Why subscribe?
About
I spent years as a criminal investigator. I learned that when something goes wrong, the obvious explanation is usually wrong, the official story is usually incomplete, and the people closest to the problem usually know more than they’ve been asked.
Now I write about why work doesn’t work.
Training that doesn’t change behavior. Processes that look good on paper and collapse in practice. Transformations that get announced, celebrated, and quietly abandoned. Teams that know exactly what’s broken but can’t get anyone to listen. The gap between how things should work and how they actually do.
This publication is where I work that territory in public.
What I believe
Three things, repeated often enough that you’ll recognize them by the third post:
The system is working exactly as designed—just not for you. Workplace dysfunction isn’t accidental. It’s the predictable output of structures doing what they were built to do. If you don’t like the output, investigate the system.
Definitions matter. Most organizational conversations fail because the participants are solving for different problems under the same name. Shared language is the precondition for shared action. Skip it and you’ll spend a year fixing something that was never collectively defined.
Treatment without diagnosis is malpractice. Most workplace advice prescribes before it examines. This publication does the opposite. The diagnosis is the work.
Who it’s for
If you’ve ever sat in a meeting thinking what the fuck is happening?—you’re the reader.
More specifically: managers, operators, L&D leaders, internal consultants, founders whose orgs have outgrown them, and senior practitioners inside complex organizations. People with enough agency to act and enough proximity to the work to see what’s actually broken. People who are tired of frameworks that don’t survive contact with reality.
This isn’t for executives looking for a pep talk. It isn’t for thought leaders looking for the next buzzword. It’s for the people doing the work, who can see the gap, and who want sharper tools for naming and understanding it.
What you’ll get
Three kinds of posts, depending on what the moment calls for.
Diagnostics. Closer-read pieces that take a specific phenomenon—a survey, a corporate ritual, a piece of management orthodoxy, a news story—and unpack what’s actually happening underneath it. Less here’s my opinion, more let me show you what I see. These are the posts where I do the careful work: name the thing, examine it, propose what’s really going on.
Observations. Shorter, voice-forward pieces. Satirical riffs, absurdist takes on workplace rituals, the kind of writing that’s funny because it’s true. Not every dysfunction needs a 2,000-word investigation. Some of them just need to be named out loud, with the right amount of contempt.

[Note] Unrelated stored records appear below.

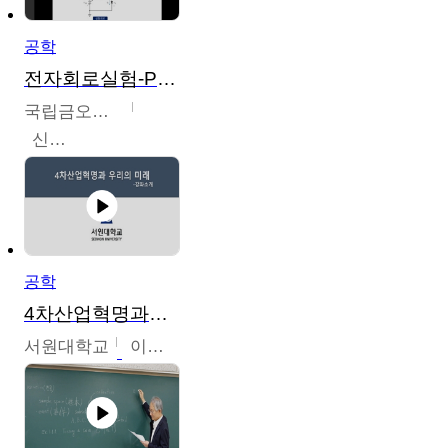
공학
전자회로실험-PSPICE 시뮬레이션
국립금오공과대학교
신경욱
공학
4차산업혁명과우리의미래
서원대학교
이병권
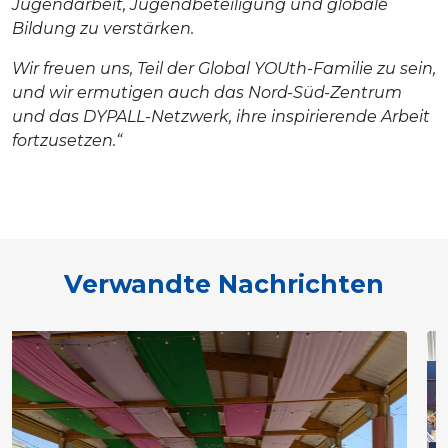
Jugendarbeit, Jugendbeteiligung und globale
Bildung zu verstärken.
Wir freuen uns, Teil der Global YOUth-Familie zu sein,
und wir ermutigen auch das Nord-Süd-Zentrum
und das DYPALL-Netzwerk, ihre inspirierende Arbeit
fortzusetzen.“
Verwandte Nachrichten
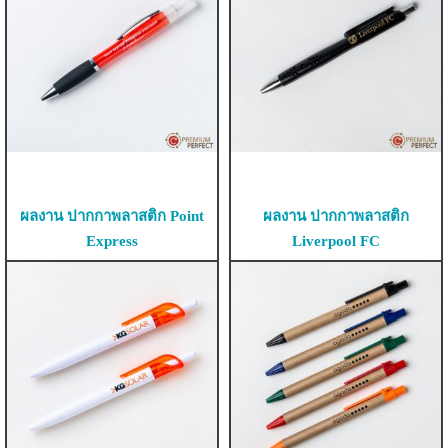
ผลงาน ปากกาพลาสติก Point
ผลงาน ปากกาพลาสติก
Express
Liverpool FC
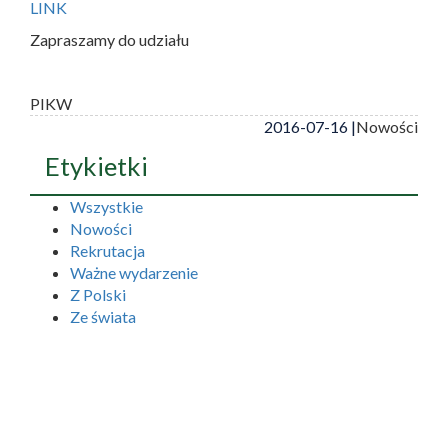
LINK
Zapraszamy do udziału
PIKW
2016-07-16 |
Nowości
Etykietki
Wszystkie
Nowości
Rekrutacja
Ważne wydarzenie
Z Polski
Ze świata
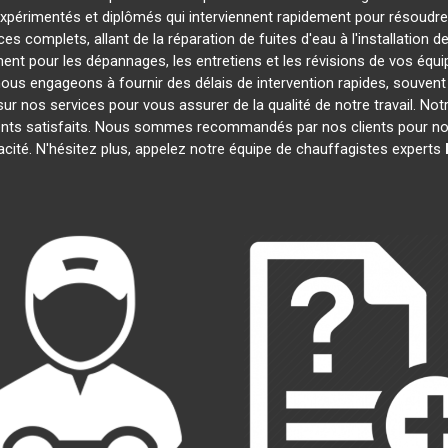
périmentés et diplômés qui interviennent rapidement pour résoudre
s complets, allant de la réparation de fuites d'eau à l'installation 
ent pour les dépannages, les entretiens et les révisions de vos éq
us engageons à fournir des délais de intervention rapides, souvent d
ur nos services pour vous assurer de la qualité de notre travail. No
ients satisfaits. Nous sommes recommandés par nos clients pour notr
cacité. N'hésitez plus, appelez notre équipe de chauffagistes experts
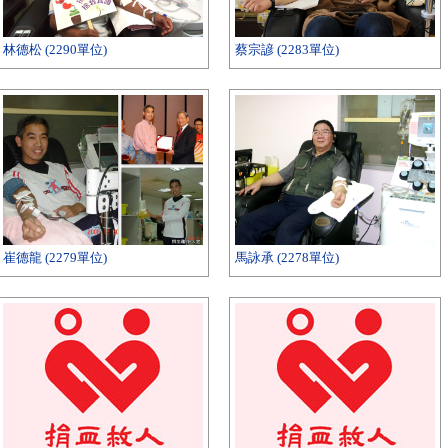
林德松 (2290單位)
蔡宗諺 (2283單位)
崔德龍 (2279單位)
馬詠承 (2278單位)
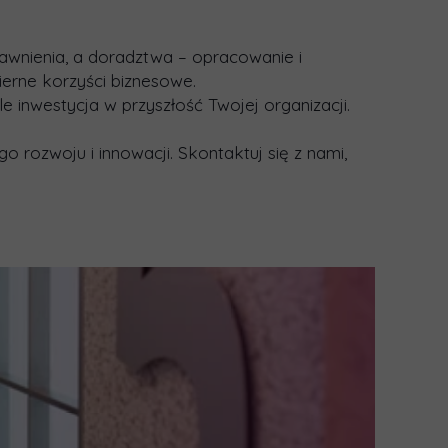
awnienia, a doradztwa – opracowanie i
ierne korzyści biznesowe.
 inwestycja w przyszłość Twojej organizacji.
 rozwoju i innowacji. Skontaktuj się z nami,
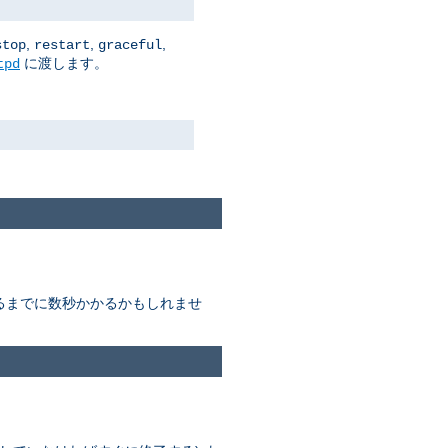
,
,
,
stop
restart
graceful
に渡します。
tpd
終わるまでに数秒かかるかもしれませ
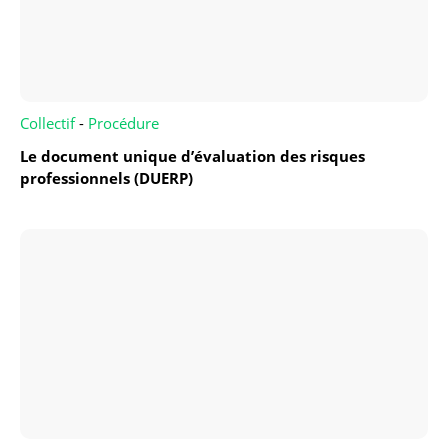
Collectif
-
Procédure
Le document unique d’évaluation des risques
professionnels (DUERP)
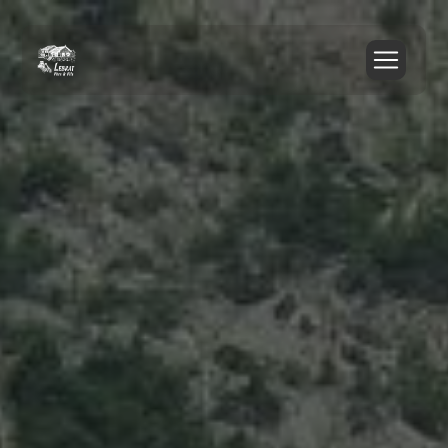
Panneau de gestion des cookies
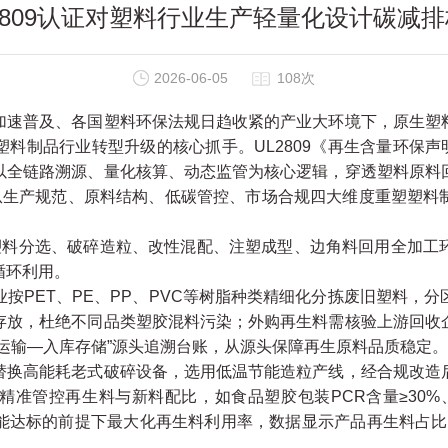
2809认证对塑料行业生产轻量化设计碳减
2026-06-05
108次
普及、各国塑料环保法规日趋收紧的产业大环境下，原生塑
料制品行业转型升级的核心抓手。UL2809《再生含量环保声
以全链路溯源、量化核算、动态监管为核心逻辑，穿透塑料原料
，从生产规范、原料结构、低碳管控、市场合规四大维度重塑塑料
塑料分选、破碎造粒、改性混配、注塑成型、边角料回用全加工
循环利用。
PET、PE、PP、PVC等树脂种类精细化分拣废旧塑料，分
存放，杜绝不同品类塑胶混料污染；外购再生料需核验上游回收
运输—入库存储”源头追溯台账，从源头保障再生原料品质稳定。
高能耗老式破碎设备，选用低温节能造粒产线，经合规改造
准管控再生料与新料配比，如食品塑胶包装PCR含量≥30%
能达标的前提下最大化再生料利用率，数据显示产品再生料占比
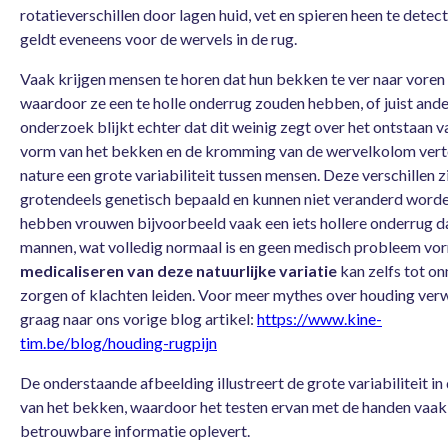
rotatieverschillen door lagen huid, vet en spieren heen te detect
geldt eveneens voor de wervels in de rug.
Vaak krijgen mensen te horen dat hun bekken te ver naar voren 
waardoor ze een te holle onderrug zouden hebben, of juist and
onderzoek blijkt echter dat dit weinig zegt over het ontstaan va
vorm van het bekken en de kromming van de wervelkolom vert
nature een grote variabiliteit tussen mensen. Deze verschillen z
grotendeels genetisch bepaald en kunnen niet veranderd worde
hebben vrouwen bijvoorbeeld vaak een iets hollere onderrug d
mannen, wat volledig normaal is en geen medisch probleem vo
medicaliseren van deze natuurlijke variatie
kan zelfs tot o
zorgen of klachten leiden. Voor meer mythes over houding verw
graag naar ons vorige blog artikel:
https://www.kine-
tim.be/blog/houding-rugpijn
De onderstaande afbeelding illustreert de grote variabiliteit i
van het bekken, waardoor het testen ervan met de handen vaak
betrouwbare informatie oplevert.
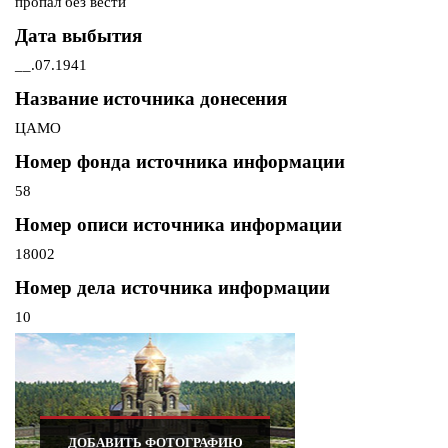
пропал без вести
Дата выбытия
__.07.1941
Название источника донесения
ЦАМО
Номер фонда источника информации
58
Номер описи источника информации
18002
Номер дела источника информации
10
ДОБАВИТЬ ФОТОГРАФИЮ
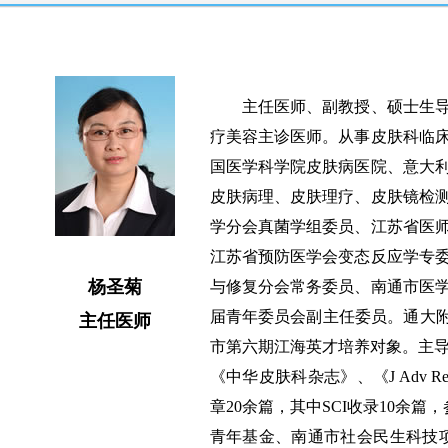
主任医师、副教授、硕士生导
疗美容主诊医师。从事皮肤科临
国医学科学院皮肤病医院、意大
皮肤病理、皮肤理疗、皮肤镜检
学分会真菌学组委员、江苏省医
江苏省预防医学会变态反应学专
杨圣菊
与修复分会常务委员、南通市医
届青年委员会副主任委员。通大附
主任医师
市第六期江海英才培养对象。主导
《中华皮肤科杂志》、《J Adv Res
章20余篇，其中SCI收录10余
青年基金、南通市社会民生科技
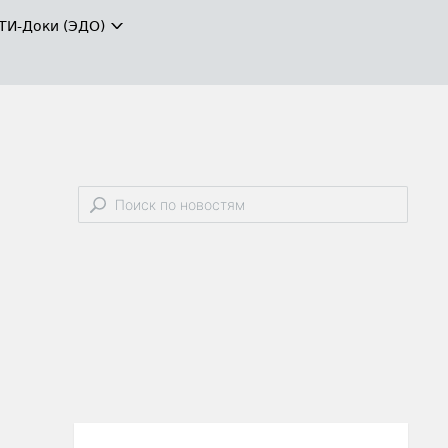
ТИ-Доки (ЭДО)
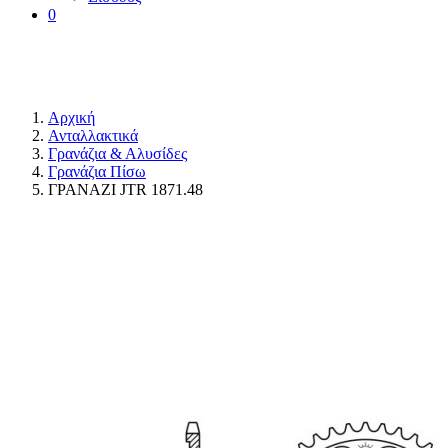
0
Αρχική
Ανταλλακτικά
Γρανάζια & Αλυσίδες
Γρανάζια Πίσω
ΓΡΑΝΑΖΙ JTR 1871.48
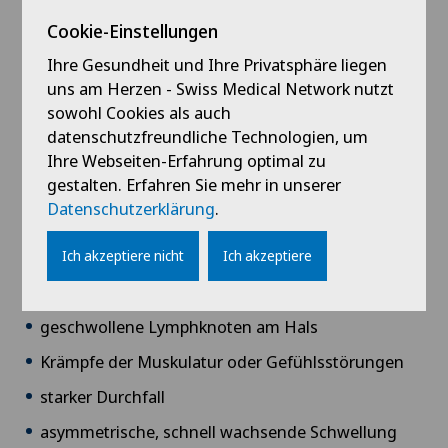
Babymoon im Swiss Medical Network
Schilddrüsenkrebs können sein:
Cookie-Einstellungen
Bänderriss / Bandverletzung
Ihre Gesundheit und Ihre Privatsphäre liegen
anhaltende Heiserkeit
uns am Herzen - Swiss Medical Network nutzt
das sogenannte Horner-Syndrom, welches
Bandscheibenprothese | Künstliche
sowohl Cookies als auch
aufgrund von Schädigungen der Nervenbahnen
Bandscheibe
datenschutzfreundliche Technologien, um
entsteht; hierbei ist die Pupille eines Auges
Ihre Webseiten-Erfahrung optimal zu
verengt, der Augapfel dieses Auges eingesunken
gestalten. Erfahren Sie mehr in unserer
Bandscheibenvorfall
und das Augenlid des betroffenen Auges hängt
Datenschutzerklärung
.
herab.
Bandscheibenvorfall Brustwirbelsäule
Atembeschwerden
Ich akzeptiere nicht
Ich akzeptiere
Schluckbeschwerden
Bandscheibenvorfall Halswirbelsäule –
Zervikale Diskushernie
geschwollene Lymphknoten am Hals
Krämpfe der Muskulatur oder Gefühlsstörungen
Bandscheibenvorfall Lendenwirbelsäule (LWS)
starker Durchfall
Beckenbindung / Rebozo
asymmetrische, schnell wachsende Schwellung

Rants. Direct argumentative pieces about what’s wrong with the modern workplace. Sharp, opinionated, take-a-position writing. These are the posts where I stake a claim, invite disagreement, and try to give you language for what you’ve already been feeling but haven’t said yet.
Different registers, same worldview. All three are downstream of the same three convictions stated above: that systems produce what they’re built to produce, that definitions are the precondition for shared action, and that prescription without diagnosis is malpractice.
What you won’t get is a Monday-morning action list at the end of every post. Sometimes the diagnosis is the deliverable. Sometimes the observation is. Sometimes the rant is. The work of acting on any of it belongs to you, in your context, with your knowledge of your own organization.
Who I am
Former criminal investigator. Now a performance consultant working with enterprises on training, capability building, and customer education. I have an EdD, which means I’ve read the research; I have the field experience, which means I know when the research doesn’t survive contact with the floor.
I write here because the most interesting problems in my work don’t fit into a client engagement. They fit into the long form, the satirical jab, the argument I can’t make from inside the room. This is where I make them.